### To do
Scan the records for the string "Inicio" and state how many lines contain it, using the number alone.

BEGIN Material provided

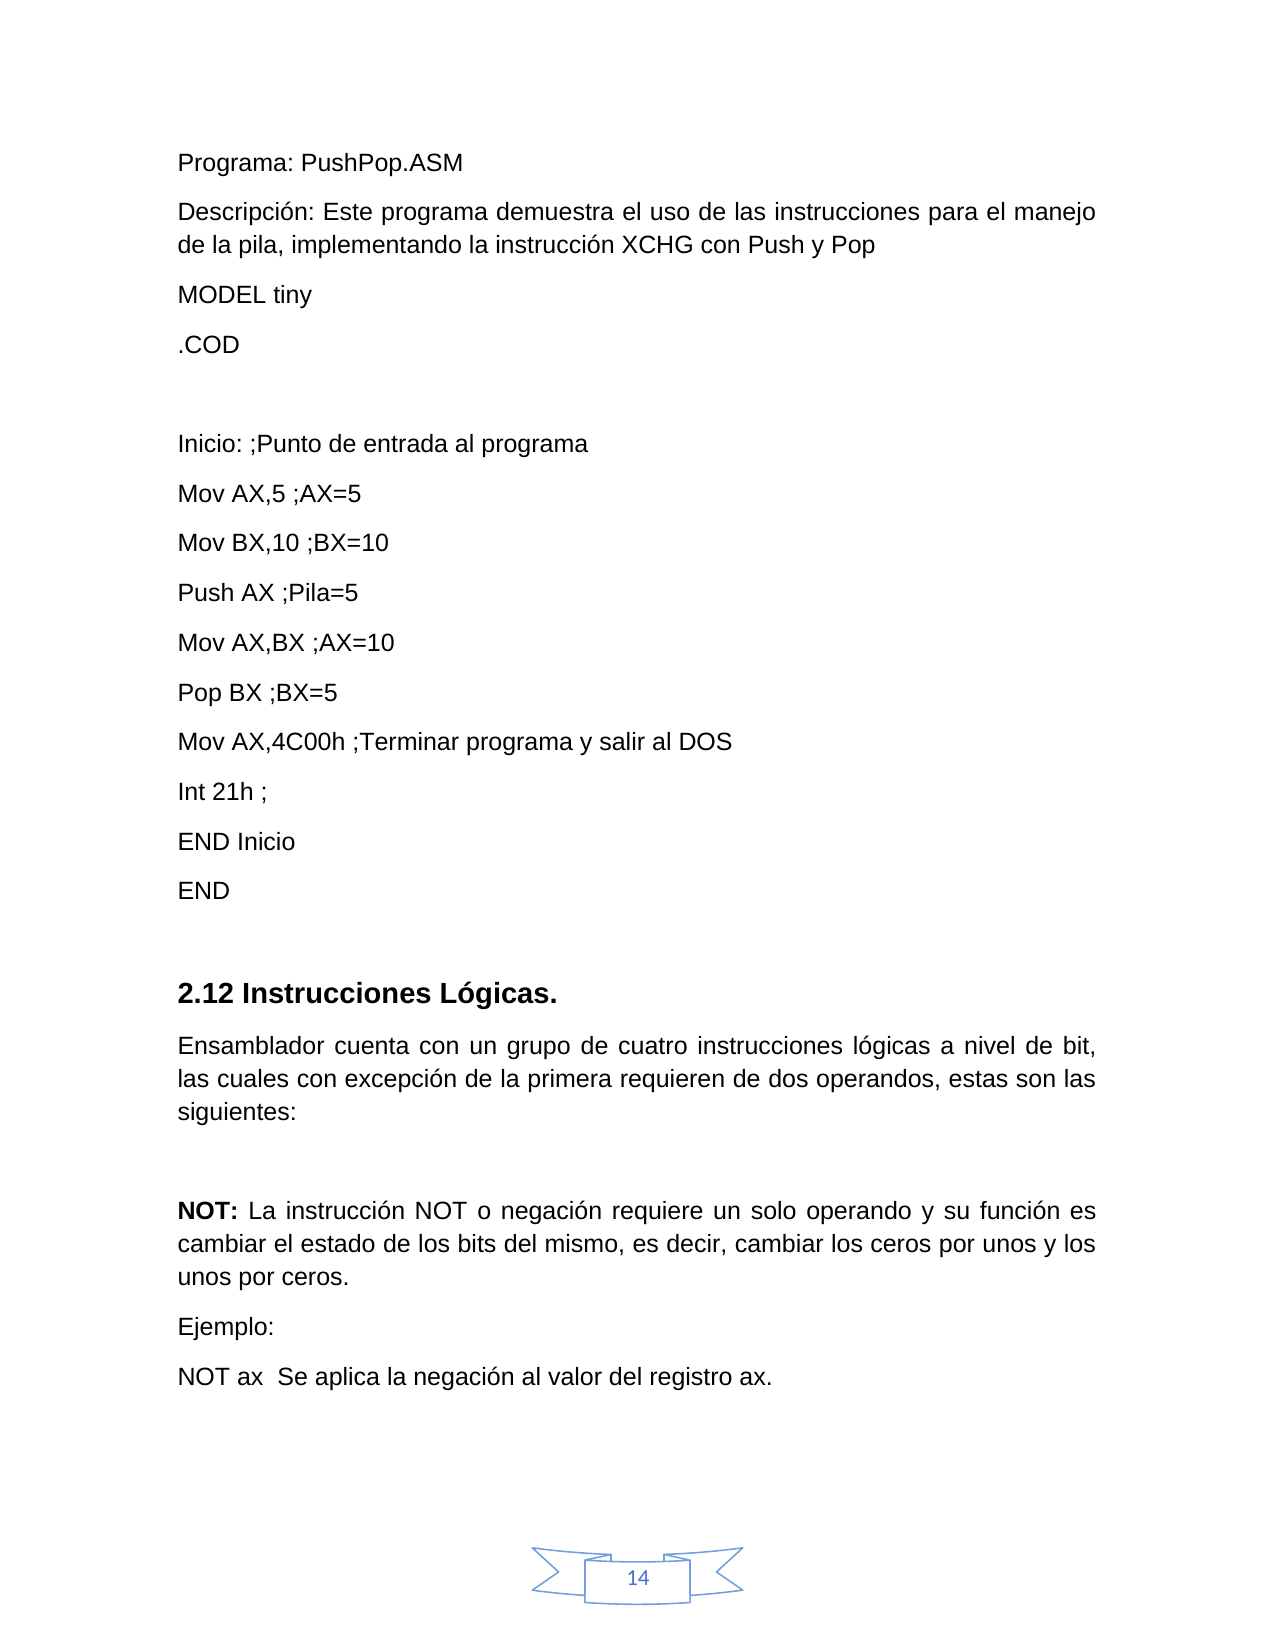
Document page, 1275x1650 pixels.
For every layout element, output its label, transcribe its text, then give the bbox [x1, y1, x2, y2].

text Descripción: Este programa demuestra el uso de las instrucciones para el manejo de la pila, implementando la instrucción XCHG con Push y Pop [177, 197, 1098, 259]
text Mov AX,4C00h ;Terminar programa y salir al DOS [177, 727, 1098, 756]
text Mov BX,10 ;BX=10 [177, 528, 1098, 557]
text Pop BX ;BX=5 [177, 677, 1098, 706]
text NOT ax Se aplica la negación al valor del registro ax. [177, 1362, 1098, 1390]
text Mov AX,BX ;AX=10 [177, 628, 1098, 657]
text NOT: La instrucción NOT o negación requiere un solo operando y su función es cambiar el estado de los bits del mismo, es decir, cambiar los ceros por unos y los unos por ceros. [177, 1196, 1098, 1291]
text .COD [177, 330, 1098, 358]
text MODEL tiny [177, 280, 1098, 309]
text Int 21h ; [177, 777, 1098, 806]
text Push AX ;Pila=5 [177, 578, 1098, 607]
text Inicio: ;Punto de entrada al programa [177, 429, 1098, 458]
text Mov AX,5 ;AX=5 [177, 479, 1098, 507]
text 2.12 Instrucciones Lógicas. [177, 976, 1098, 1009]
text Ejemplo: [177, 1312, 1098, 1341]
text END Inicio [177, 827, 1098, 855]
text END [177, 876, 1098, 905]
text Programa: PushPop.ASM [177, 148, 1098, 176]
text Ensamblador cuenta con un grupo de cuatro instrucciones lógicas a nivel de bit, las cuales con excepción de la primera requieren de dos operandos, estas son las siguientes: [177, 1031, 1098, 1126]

END Material provided

### Reply
2